═════ Passage given

2. He cannot deal with the charterer as owner for the voyage, when by the charter-party the entire possession and control of the vessel remains with the master and owner.

3. If the consignee, in such case, credits the freight on the consignment to him, on debts owing him by the charterer, he will not thereby acquit himself of liability to the master therefor.

4. The payment to the charterer will be on the responsibility of the charterer, and not on that of the vessel or her owner.

5. The master, notwithstanding any interference or direction of the charterer, has a right to retain the goods until his lien shall be satisfied, and he may sue the consignees after delivery to them of the goods, and recover the freight, at least to the amount due on the charter-party.

6. Where the consignee has notice that freight must be paid to the master and not to the charterer, it imposes the like obligation upon him as if so reserved in the bill of lading.

7. A consignee has no right to appropriate moneys due for freight to satisfy advances made by him to the charterer, although the hill of lading directs the freight to be paid to the consignee. But a direction to the consignee by the master, to pay a sum out of the freights to the charterer, will be equivalent to payment to the master.

══════════

Task requirements →
(a) In the passage on freight and charter-parties, on whose responsibility is a payment to the charterer made?
(b) Copy the passage on freight and charter-parties word for word, starting at "2. He cannot" and ending at "the master therefor.".

═════ Data section

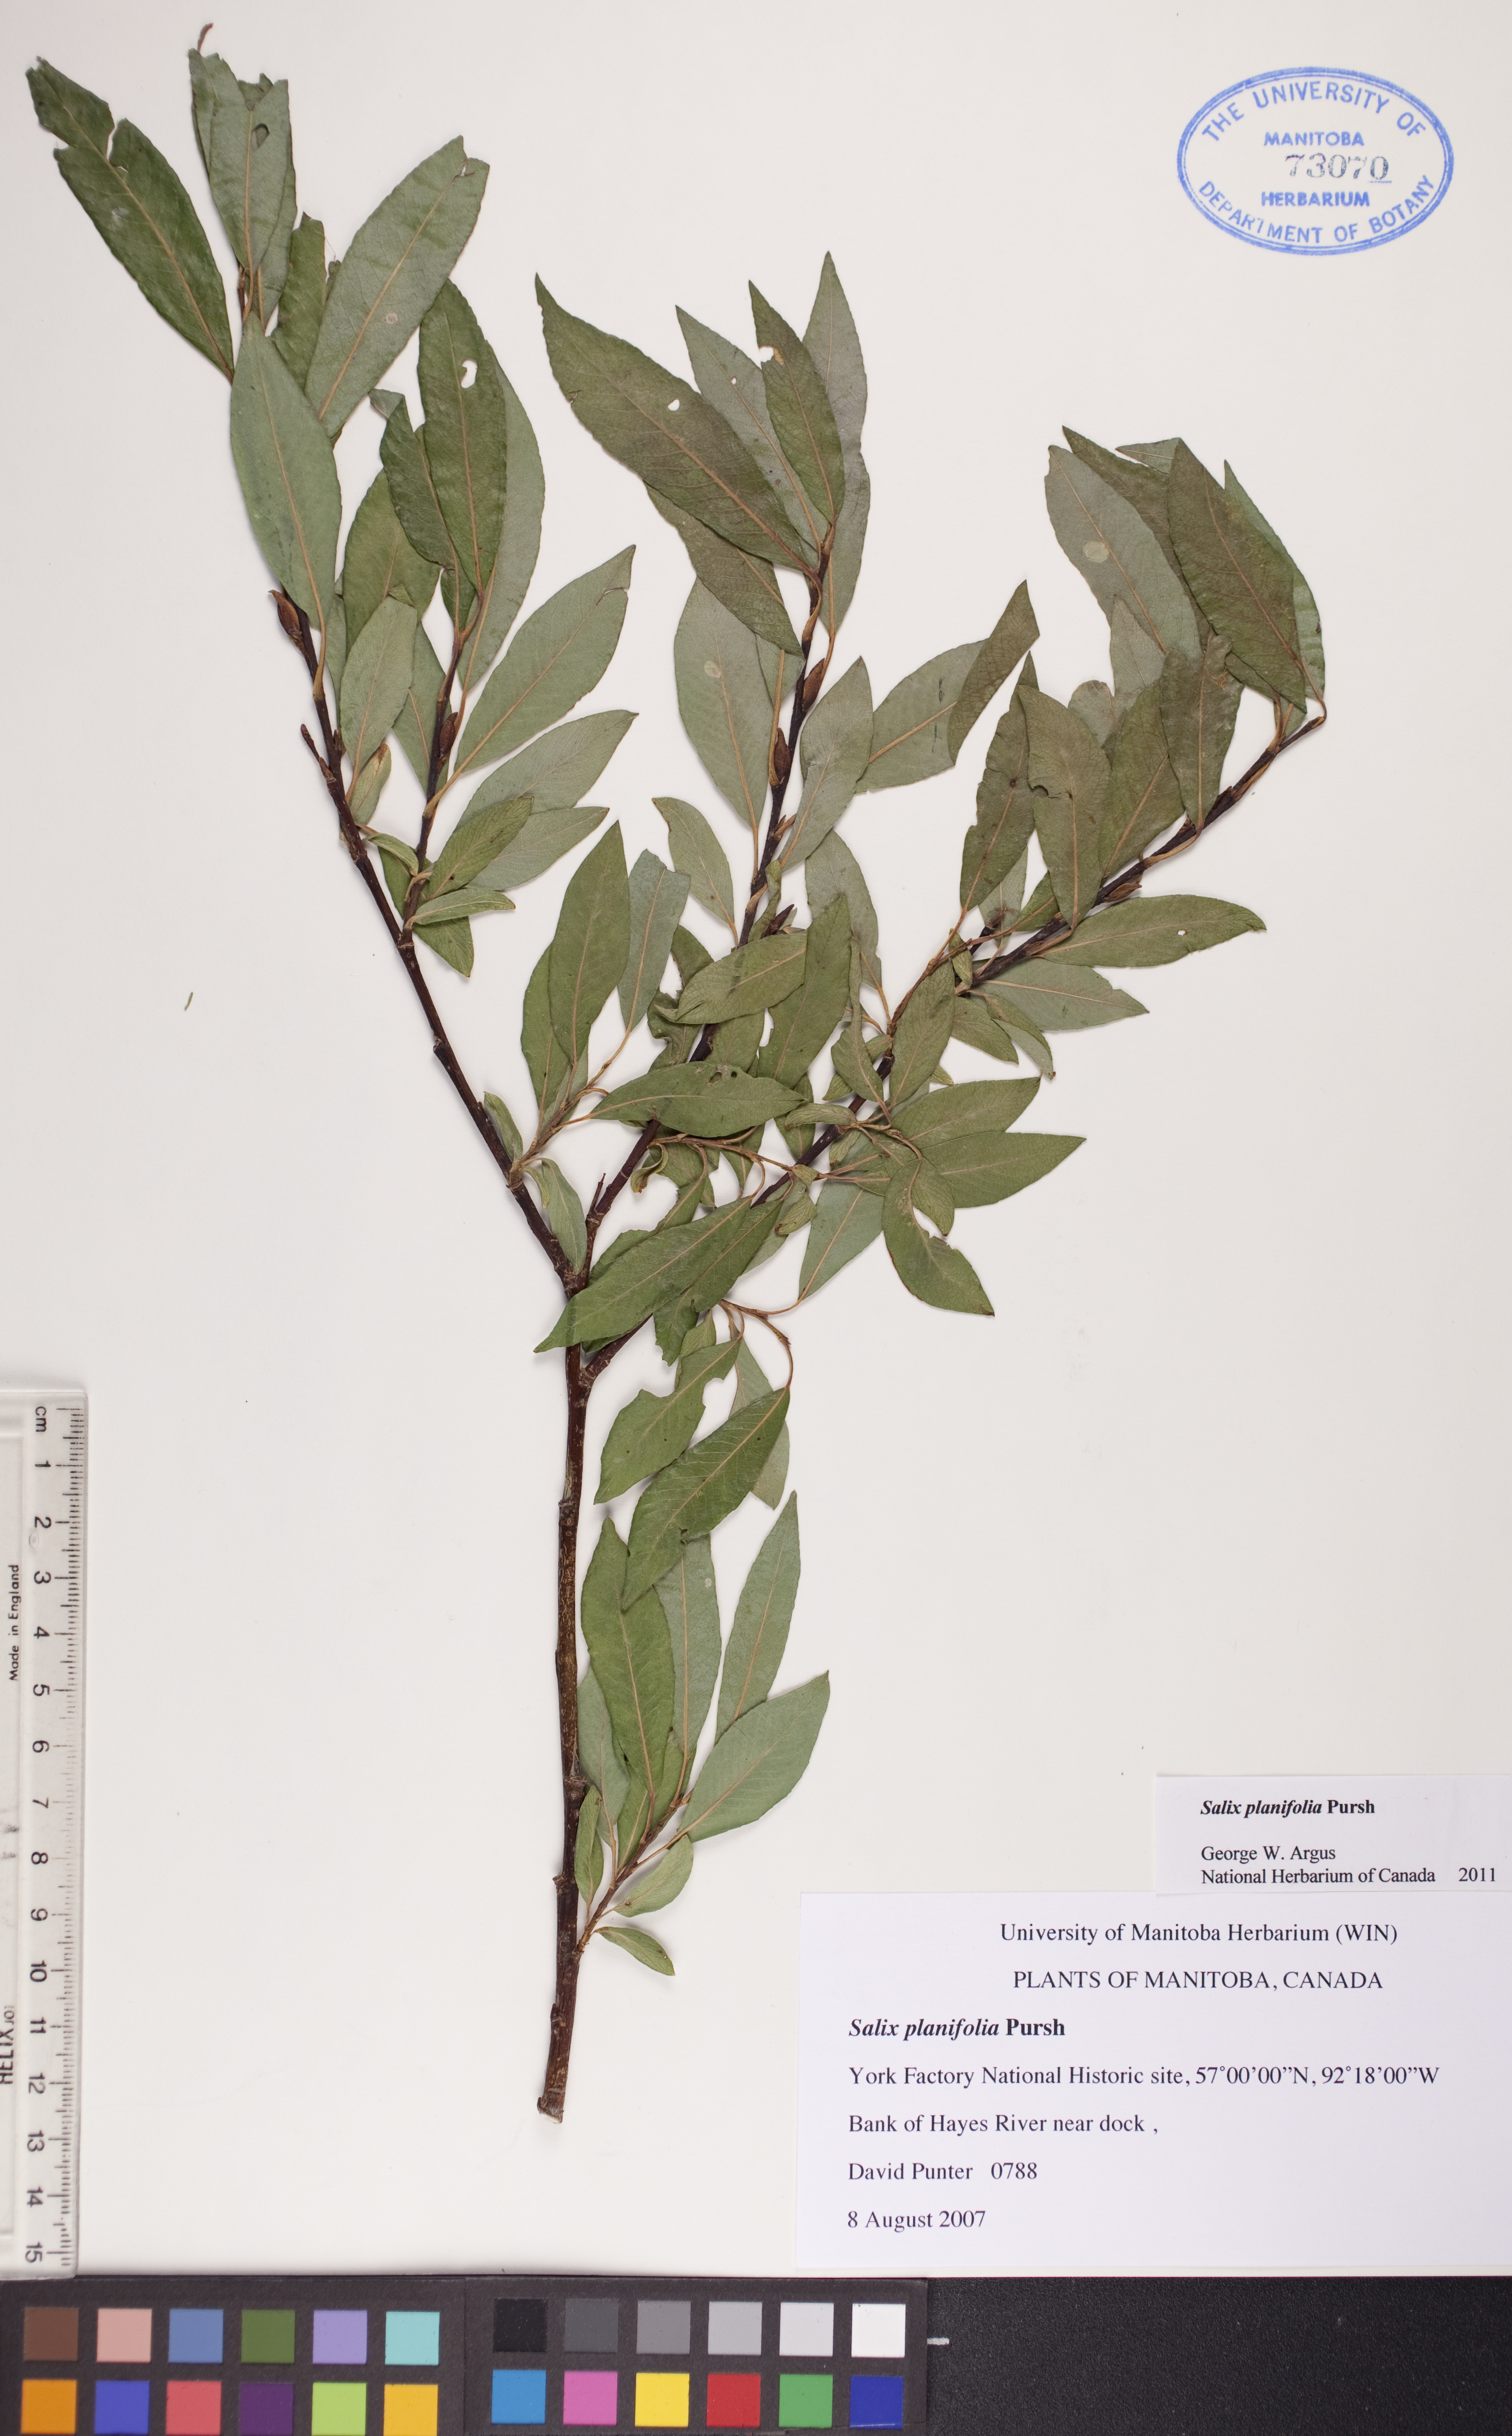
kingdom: Plantae
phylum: Tracheophyta
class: Magnoliopsida
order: Malpighiales
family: Salicaceae
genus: Salix
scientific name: Salix planifolia
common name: Mountain willow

══════════

Solutions to the problems →
(a) On the charterer's responsibility, not on that of the vessel or her owner.

(b)
2. He cannot deal with the charterer as owner for the voyage, when by the charter-party the entire possession and control of the vessel remains with the master and owner.

3. If the consignee, in such case, credits the freight on the consignment to him, on debts owing him by the charterer, he will not thereby acquit himself of liability to the master therefor.